The consumer price index (CPI) data for October showed an annual inflation rate of 2.3%, slightly lower than the previous month's 2.4% but higher than the expected 2.2%. This unexpected resilience in inflation has led to a growing consensus among economists that the BoJ may raise rates in December.
A Reuters poll conducted between November 13 and 21 indicated that 56% of economists now predict a rate hike, up from 49% the previous month. Market sentiment also reflects this shift, with derivatives pricing suggesting a 76% probability of a 25 basis point hike at the upcoming BoJ meeting. This change in expectations could strengthen the Japanese yen, especially as the likelihood of monetary tightening becomes more certain.

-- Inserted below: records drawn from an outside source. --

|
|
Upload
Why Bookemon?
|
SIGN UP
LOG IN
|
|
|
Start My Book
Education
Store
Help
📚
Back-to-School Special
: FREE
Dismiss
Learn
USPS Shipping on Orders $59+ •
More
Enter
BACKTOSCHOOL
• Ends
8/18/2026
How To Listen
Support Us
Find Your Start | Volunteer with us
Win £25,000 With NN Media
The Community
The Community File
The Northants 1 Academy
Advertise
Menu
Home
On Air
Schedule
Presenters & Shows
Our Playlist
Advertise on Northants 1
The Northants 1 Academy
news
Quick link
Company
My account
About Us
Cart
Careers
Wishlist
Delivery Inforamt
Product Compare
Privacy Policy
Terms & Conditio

The USD/JPY exchange rate has been increasing since mid-September, reaching a four-month high around 155. However, analysts believe that a pullback may be imminent due to domestic and international factors. One significant factor is the speculation about a possible rate cut by the Federal Reserve in December. The implied probability of a Fed rate cut is currently around 60%, reflecting uncertainty in the U.S. economic outlook.
The upcoming U.S. employment data, scheduled for release on December 6, will play a crucial role in shaping the Fed's decision-making process. If the data reveals disappointing trends, such as a larger-than-expected decline in job creation or an increase in the unemployment rate, it could intensify speculation about Fed easing. This would likely put downward pressure on the U.S. dollar, influencing the USD/JPY exchange rate.

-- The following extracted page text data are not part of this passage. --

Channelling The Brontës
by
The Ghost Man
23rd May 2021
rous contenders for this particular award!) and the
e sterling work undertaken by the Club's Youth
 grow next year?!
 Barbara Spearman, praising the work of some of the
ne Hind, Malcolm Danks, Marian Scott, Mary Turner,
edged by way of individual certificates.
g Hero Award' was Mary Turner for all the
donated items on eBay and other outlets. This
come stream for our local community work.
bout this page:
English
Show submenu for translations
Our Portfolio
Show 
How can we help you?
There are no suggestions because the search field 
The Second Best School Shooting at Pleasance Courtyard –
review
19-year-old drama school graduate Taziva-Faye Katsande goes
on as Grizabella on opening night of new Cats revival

From a technical perspective, the USD/JPY has been consistently increasing, but recent stabilization around the 155 level suggests a potential change in market dynamics. Traders are advised to watch for bearish signals, particularly a dip below the 20-day moving average, which could indicate a retracement. Key support levels to monitor include the pivot at 152 and the psychological threshold at 150. A significant drop to the September lows around 140 is unlikely in the near term unless there is a notable acceleration in global economic activity.
The interaction between Japanese monetary policy and U.S. economic indicators will be crucial in determining the future direction of the USD/JPY exchange rate. As market participants assess the implications of potential rate changes from both the BoJ and the Fed, the currency pair is expected to remain volatile, reflecting the broader economic landscape. It is important to stay informed about macroeconomic trends and their potential impact on currency markets.